The circle of petitioners also included:
* Del. Donald E. Murphy, a freshman Republican from Catonsville, was converted after drinking four beers in an hour, having himself driven to the lockup and recording .06 on the Breathalyzer.
He'd opposed per se in committee, worrying about the accuracy of the testing device. But he decided to do his own test. If he was still "legal" the way he felt at .06, he said, the .10 standard seemed all too reasonable.
* Students and teachers from Walt Whitman High School in Montgomery County. Two Whitman students were killed last year in a crash that split their BMW in half and pulled the community together in support of tighter sanctions.
* A House Judiciary Committee significantly reconstituted after the 1994 election in which many incumbents were defeated. The committee had fewer lawyers -- and at least one of those who remained dropped his opposition.
* In absentia, a young Baltimore County police officer who was killed shortly after graduating from the police academy. The story of his death was used to make a point: If a police officer, trained in the effects of alcohol, thought he was competent to drive after an evening of drinking, all the more reason to redouble the message for others. A drinker might not look drunk, act drunk or feel too drunk to drive, but the science shows that impairment of reflex and eyesight begins at relatively low levels of consumption.
* Sen. Ida G. Ruben and fellow Montgomery County Democrat Del. Gilbert G. Genn, the bill's sponsors.
"I'd like to think it was something I did, but I think it passed because the media helped make the issue public," Ms. Ruben said.
Ms. Ruben defended her bill successfully against the best that the Senate Judicial Proceedings chairman, Walter M. Baker, could send her way. A lawyer and skilled legislative debater, Mr. Baker attempted to amend it with what was called a "poison pill," an onerous records-checking procedure that would have preserved the sort of game playing that per se is designed to eliminate. There was some doubt at one point that Mr. Baker would permit a vote on the bill.
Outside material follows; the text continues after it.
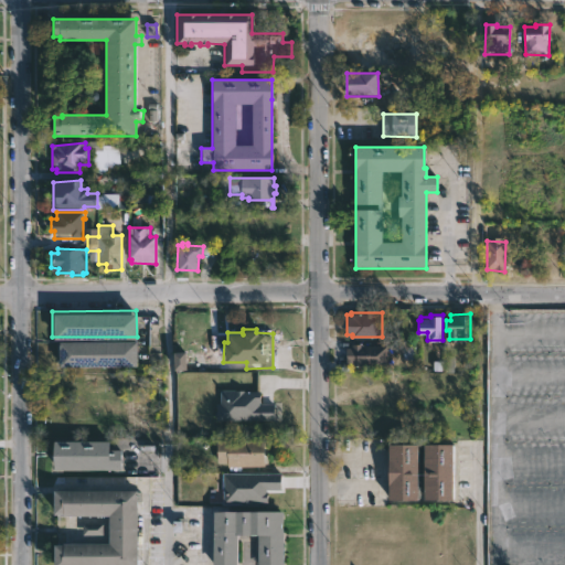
[(135,365),(57,365),(59,339),(135,339),(135,365)]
Ms. Ruben says she is convinced that Mr. Baker was not trying to make life easier for himself or his lawyer colleagues. He opposed it because the per se approach is truly repugnant to his sense of due process, she says.
Her own view: "If they're drunk, they ought to pay the price before they kill somebody."
Mr. Genn says the House Judiciary Committee's resolute opposition to the bill faded finally with the realization that "everyone is a potential victim or perpetrator." Anyone, he said, could be killed or kill if not sufficiently alert to the effect of alcohol. That was not new, of course, but this year it had the needed impact.
Having passed the per se law, Maryland might now qualify for more than $1 million in federal traffic safety funds. But that was not the objective. About 200 people were killed in Maryland last year in crashes involving alcohol.
Mr. Fell says the National Highway Traffic Safety Administration's studies show per se saves lives.
"We studied California, which accounts for 10 percent of the nation's fatalities," he says. "They lowered their [blood alcohol content] to .08 in 1990 and added administrative license revocation, and they saw a 12 percent decrease in alcohol-related deaths that year."
A 12 percent decrease in Maryland's death rate would have meant 24 lives saved last year.
The law might have an impact on attitudes among even the most inveterate drinkers and repeat offenders, the study showed.
The California study showed that "there was a significant decrease in the proportion of drivers who tested at .20 or greater" -- more than twice the legal limit].
Mr. Fell is hoping, no doubt, that the highways will someday resemble the new atmosphere at USAir Arena.
"The difference there is like night and day," he says.
C. Fraser Smith is a reporter for The Baltimore Sun.